Useful developer evidence includes:

extractor output
redaction output
model request metadata
model response schema status
validation errors
policy decision trace
timeout state
fallback state
exception logic
evidence object identifiers
downstream export status
log sanitization status

This should be access-controlled.

Developer visibility should not become uncontrolled access to sensitive browser content.
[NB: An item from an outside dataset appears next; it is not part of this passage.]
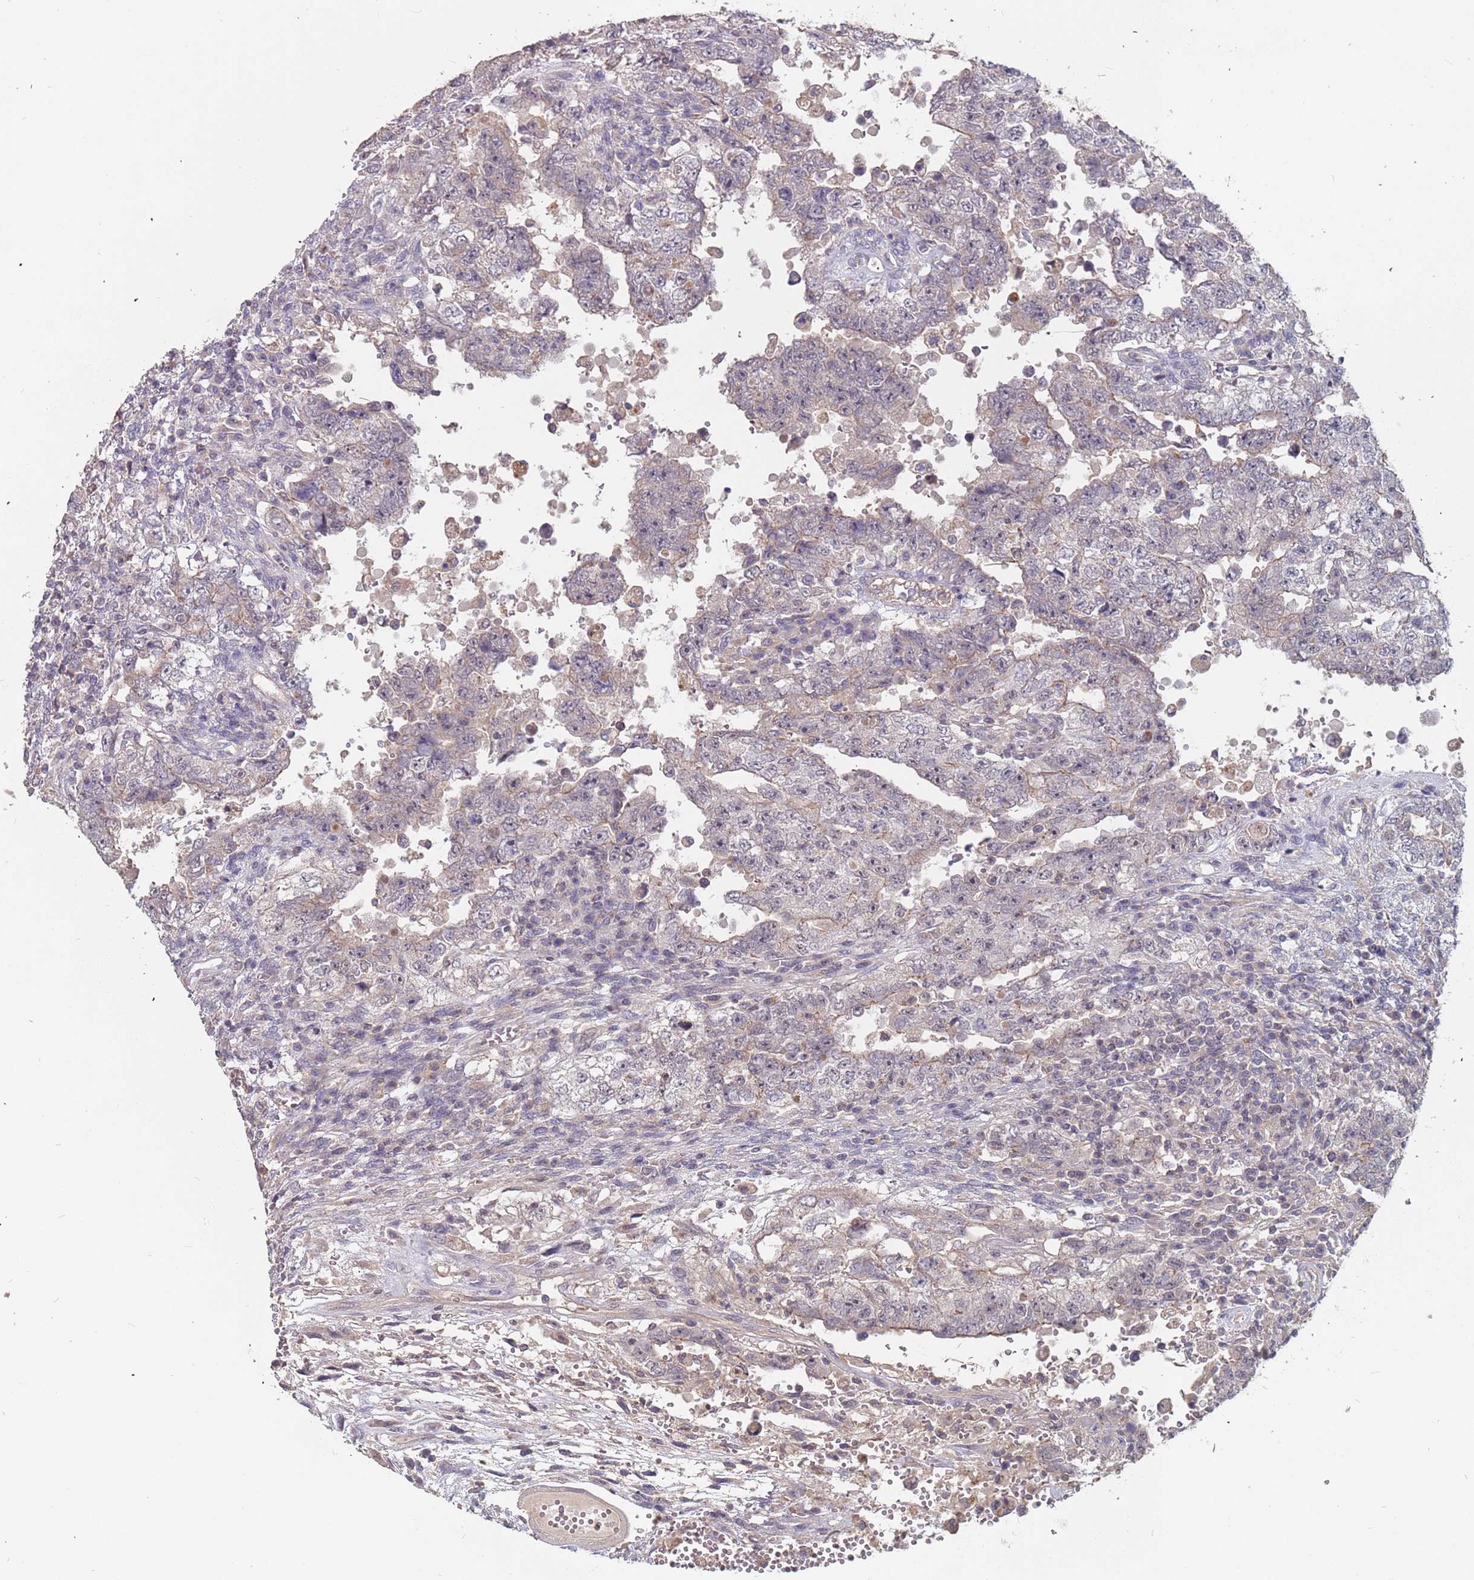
{"staining": {"intensity": "negative", "quantity": "none", "location": "none"}, "tissue": "testis cancer", "cell_type": "Tumor cells", "image_type": "cancer", "snomed": [{"axis": "morphology", "description": "Carcinoma, Embryonal, NOS"}, {"axis": "topography", "description": "Testis"}], "caption": "Testis cancer was stained to show a protein in brown. There is no significant positivity in tumor cells.", "gene": "TCEANC2", "patient": {"sex": "male", "age": 26}}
26.5 Raw Evidence Versus Derived Evidence

Raw evidence includes full screenshots, DOM snapshots, logs, prompts, model responses, HAR-like artifacts, and support bundles.

Derived evidence includes extracted indicators, reason codes, risk labels, redacted summaries, hashes, feature flags, and policy results.

Raw evidence is more complete but more sensitive.

Derived evidence is safer but may omit context.

A good system stores and exposes them differently.

Raw evidence should have stricter access controls and shorter retention.

Derived evidence can often be retained longer and shared more broadly.

26.6 Replayability

Replayability means the team can reconstruct the decision.

A replayable event should include enough context to answer:

what page state was inspected
what artifacts were available
what model input was used
what output was returned
what policy was applied
what action resulted
whether the event would be handled the same way today

Replayability is critical for incident response, false positive review, false negative review, red-team retesting, policy tuning, vendor escalation, and audit review.

26.7 Evidence Gaps

Common evidence gaps include:

screenshot missing
DOM missing
QR target not decoded
redirect chain not captured
iframe tree missing
model verdict unavailable
reason code absent
policy name missing
user context missing
exception influence not logged
redaction status unknown
analyst summary not tied to raw artifacts
SIEM event missing key fields
user-visible page state not preserved

Evidence gaps should be tracked as findings.

26.8 Defensive Principle

Evidence is the bridge between prevention and trust.

The safest rule is:

Log the evidence, protect the evidence, make the decision explainable, and ensure the event can be replayed or reviewed when the verdict matters.